Location
- 165 Academy Rd Walterboro, South Carolina 29488 United States
- Coordinates: 32°56′09″N 80°39′45″W﻿ / ﻿32.9357311°N 80.6626086°W

Information
- Former name: John C. Calhoun Academy
- Type: Private
- Established: 1965 (61 years ago)
- Head of school: Jill Burttram
- Grades: K1–12
- Enrollment: 502 (2023)
- Colors: Blue & White
- Mascot: War Hawks
- Website: www.colletonprep.org

= Colleton Preparatory Academy =

Colleton Preparatory Academy is a pre-kindergarten to 12th grade school in Walterboro, South Carolina, United States.

==History==
The school opened in 1966 as a segregation academy under the name John C. Calhoun Academy, who was a famous proponent of slavery. During its first school year it was housed in Grace Advent Christian Church. The following year, it moved to its own campus where it remains today. It had been one of 111 schools whose tax-exempt status had been contested by the Internal Revenue Service.
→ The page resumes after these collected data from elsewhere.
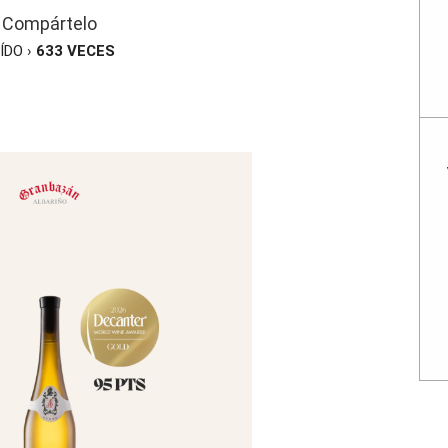
Compártelo
ÍDO ›
633
VECES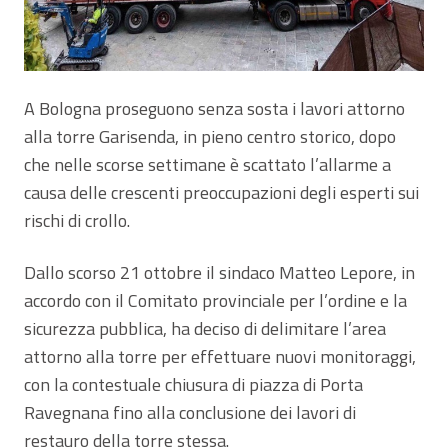
A Bologna proseguono senza sosta i lavori attorno
alla torre Garisenda, in pieno centro storico, dopo
che nelle scorse settimane è scattato l’allarme a
causa delle crescenti preoccupazioni degli esperti sui
rischi di crollo.
Dallo scorso 21 ottobre il sindaco Matteo Lepore, in
accordo con il Comitato provinciale per l’ordine e la
sicurezza pubblica, ha deciso di delimitare l’area
attorno alla torre per effettuare nuovi monitoraggi,
con la contestuale chiusura di piazza di Porta
Ravegnana fino alla conclusione dei lavori di
restauro della torre stessa.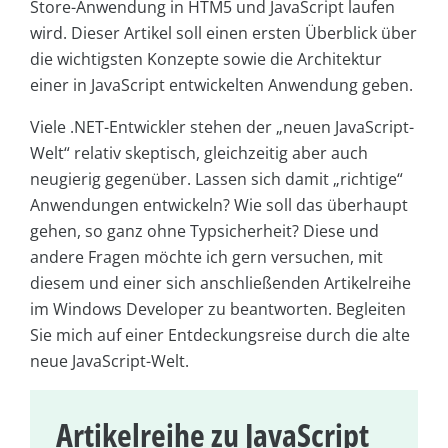
Store-Anwendung in HTM5 und JavaScript laufen
wird. Dieser Artikel soll einen ersten Überblick über
die wichtigsten Konzepte sowie die Architektur
einer in JavaScript entwickelten Anwendung geben.
Viele .NET-Entwickler stehen der „neuen JavaScript-
Welt“ relativ skeptisch, gleichzeitig aber auch
neugierig gegenüber. Lassen sich damit „richtige“
Anwendungen entwickeln? Wie soll das überhaupt
gehen, so ganz ohne Typsicherheit? Diese und
andere Fragen möchte ich gern versuchen, mit
diesem und einer sich anschließenden Artikelreihe
im Windows Developer zu beantworten. Begleiten
Sie mich auf einer Entdeckungsreise durch die alte
neue JavaScript-Welt.
Artikelreihe zu JavaScript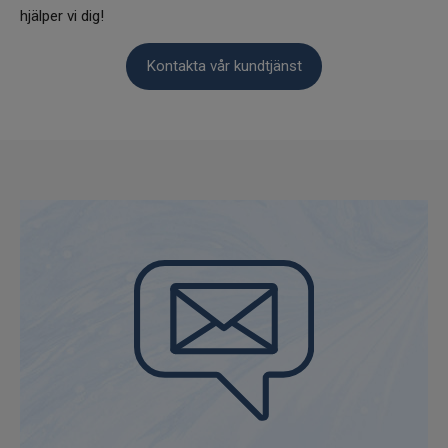
hjälper vi dig!
Kontakta vår kundtjänst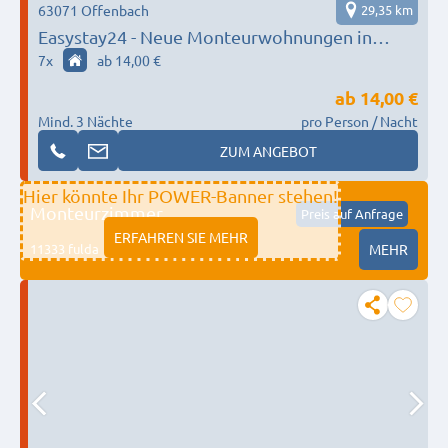
63071 Offenbach
29,35 km
Easystay24 - Neue Monteurwohnungen in
Offenbach
7
x
ab 14,00 €
ab
14,00 €
Mind. 3 Nächte
pro Person / Nacht
ZUM ANGEBOT
Hier könnte Ihr POWER-Banner stehen!
Monteurzimmer
Preis auf Anfrage
ERFAHREN SIE MEHR
11333 fulda
MEHR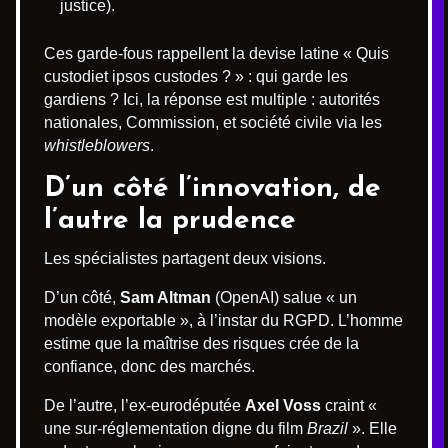
justice).
Ces garde-fous rappellent la devise latine « Quis
custodiet ipsos custodes ? » : qui garde les
gardiens ? Ici, la réponse est multiple : autorités
nationales, Commission, et société civile via les
whistleblowers
.
D’un côté l’innovation, de
l’autre la prudence
Les spécialistes partagent deux visions.
D’un côté,
Sam Altman
(OpenAI) salue « un
modèle exportable », à l’instar du RGPD. L’homme
estime que la maîtrise des risques crée de la
confiance, donc des marchés.
De l’autre, l’ex-eurodéputée
Axel Voss
craint «
une sur-réglementation digne du film
Brazil
». Elle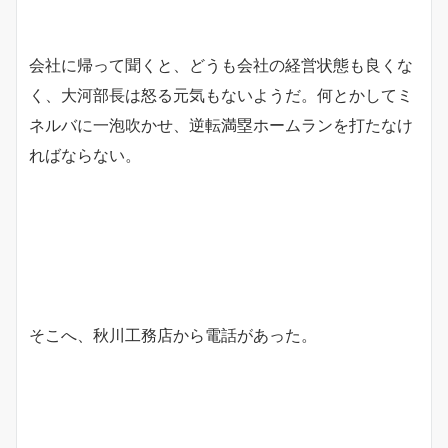
会社に帰って聞くと、どうも会社の経営状態も良くな
く、大河部長は怒る元気もないようだ。何とかしてミ
ネルバに一泡吹かせ、逆転満塁ホームランを打たなけ
ればならない。
そこへ、秋川工務店から電話があった。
In 1990, exemption was granted and the school renamed Colleton.

==Academics==

The school offers two tracks for high school students: college prep and early college, in coordination with University of South Carolina Salkehatchie.

The school has accreditation from the South Carolina Independent School Association.

==Athletics==

Colleton competes in baseball, basketball, football, softball, tennis, volleyball, cheerleading, wrestling, cross country, golf and soccer.